Robert M
👤 SpeakerAppearances Over Time
Podcast Appearances
Twitter thread.
I have some complaints about both the paper and the accompanying blog post.
Subheading.
TLDR.
The paper's abstract says that in several settings, larger, more capable models are more incoherent than smaller models, but in most settings they are more coherent.
This emphasis is even more exaggerated in the blog post and Twitter thread.
I think this is pretty misleading.
The paper's technical definition of dinkoherence is uninteresting and the framing of the paper, blog post, and Twitter thread equivocate with the more normal English language definition of the term, which is extremely misleading.

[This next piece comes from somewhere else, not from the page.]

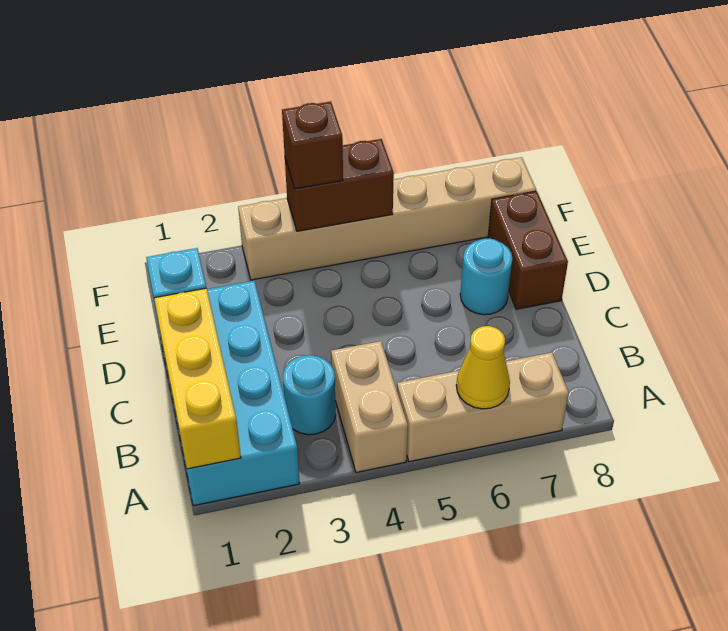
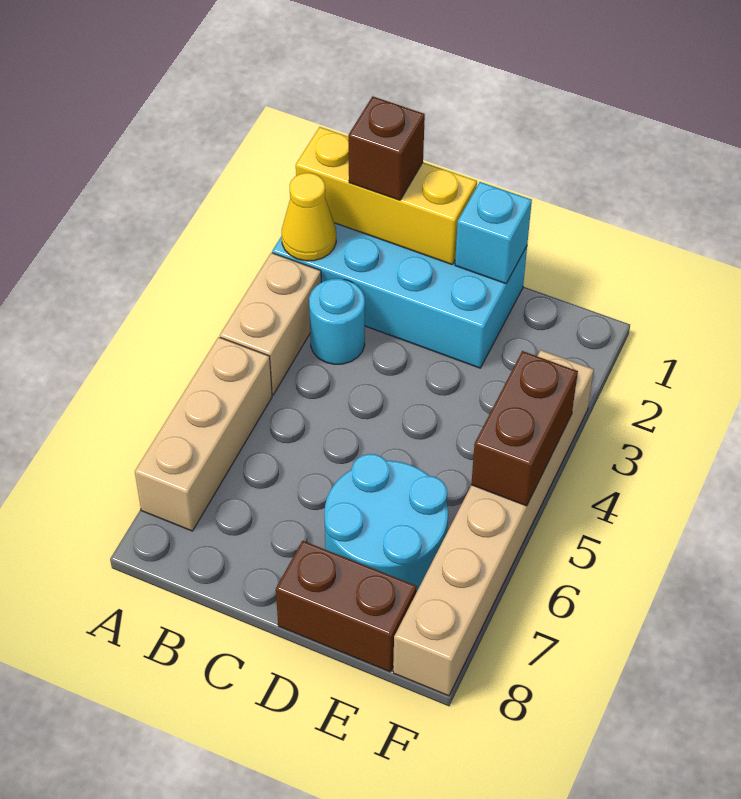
tan brick A4:B4 level 1 -> tan brick A3:A4 level 1
yellow cone A6 level 2 -> yellow cone A2 level 2
cyan round brick D7 level 1 -> cyan round brick D6:E7 level 1
brown brick F4 level 3 -> brown brick B1 level 3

Section 5 of the paper, and to a larger extent the blog post and Twitter, attempt to draw conclusions about future alignment difficulties that are unjustified by the experiment results and would be unjustified even if the experiment results pointed in the other direction.
The blog post is substantially LLM written.
I think this contributed to many of its overstatements.
I have no explanation for the Twitter thread, except that maybe it was written by someone who only read the blog post.
Heading.
Paper.
The paper's abstract says, Quote.
Incoherence changes with model scale in a way that is experiment dependent.
However, in several settings, larger, more capable models are more incoherent than smaller models.
Consequently, scale alone seems unlikely to eliminate incoherence.
End quote.
This is an extremely selective reading of the results, where in almost every experiment, model coherence increased with size.